TELL ME NO LIES: Investigative Journalism and its Triumphs edited by John Pilger, published by Jonathan Cape, London UK, 2004 is Pilger’s tribute to his colleagues in journalism who reveal the message and myths behind the superficial story. On the back cover is a great quote from Claud Cockburn,“Never believe anything until it is officially denied.”

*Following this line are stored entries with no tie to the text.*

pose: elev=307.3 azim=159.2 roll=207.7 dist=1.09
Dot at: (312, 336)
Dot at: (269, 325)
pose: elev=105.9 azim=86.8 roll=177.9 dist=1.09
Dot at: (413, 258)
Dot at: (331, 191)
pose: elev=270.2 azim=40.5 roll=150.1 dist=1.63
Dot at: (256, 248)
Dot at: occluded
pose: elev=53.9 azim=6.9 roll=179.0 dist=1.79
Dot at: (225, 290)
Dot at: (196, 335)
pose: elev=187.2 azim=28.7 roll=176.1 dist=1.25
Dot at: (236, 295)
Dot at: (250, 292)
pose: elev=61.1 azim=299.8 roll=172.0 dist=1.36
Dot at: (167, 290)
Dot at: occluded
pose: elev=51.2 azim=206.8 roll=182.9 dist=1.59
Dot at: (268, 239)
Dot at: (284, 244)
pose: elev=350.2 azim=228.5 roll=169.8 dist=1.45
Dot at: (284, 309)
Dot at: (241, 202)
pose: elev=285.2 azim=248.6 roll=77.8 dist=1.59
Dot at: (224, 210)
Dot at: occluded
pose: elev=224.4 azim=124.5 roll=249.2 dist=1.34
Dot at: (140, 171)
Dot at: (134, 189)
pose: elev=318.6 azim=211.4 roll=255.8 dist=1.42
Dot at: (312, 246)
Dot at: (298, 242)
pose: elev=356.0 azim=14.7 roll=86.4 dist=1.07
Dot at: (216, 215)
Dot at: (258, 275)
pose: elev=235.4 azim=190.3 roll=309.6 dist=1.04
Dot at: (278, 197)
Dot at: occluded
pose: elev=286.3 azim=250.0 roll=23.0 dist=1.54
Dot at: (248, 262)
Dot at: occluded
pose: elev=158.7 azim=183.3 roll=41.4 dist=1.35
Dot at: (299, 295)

This thick treasure of a collection with many recognizable names is well worth owning and revisiting often. Felicity Arbuthnot, a frequent speaker in Canada, writes about an Iraqi poet she met selling cigarettes in Basra. She had his poems published, but Jassim died of cancer at fourteen before he saw his poetry book. The late Edward Said, the great Palestinian intellectual, is given a final tribute and his article. “Covering Islam” is reprinted here. He says. “Malicious generalizations about Islam have become the last acceptable form of denigration of foreign culture in the West.” There are witty – as always – words from Eduardo Galeano of Uruguay. Linda Melvern’s article on Rwanda “A People Betrayed” has become a book about that tragedy.

New Rulers of the World, Verso, UK, 2002, Pilger’s authoritative, extensively researched and referenced work on Globalization and the people and corporations who control the world, is still timely and useful.

For all of us who are committed to meaningful change through political and social movements rigorous examination of events and actions is imperative to our understanding. Understanding is the first step towards the creation of change. For those who want to record contemporary events, Pilger is an essential teacher. We are fortunate to have writers and filmmakers like Pilger as models and as sources of knowledge about the complexity of contemporary history.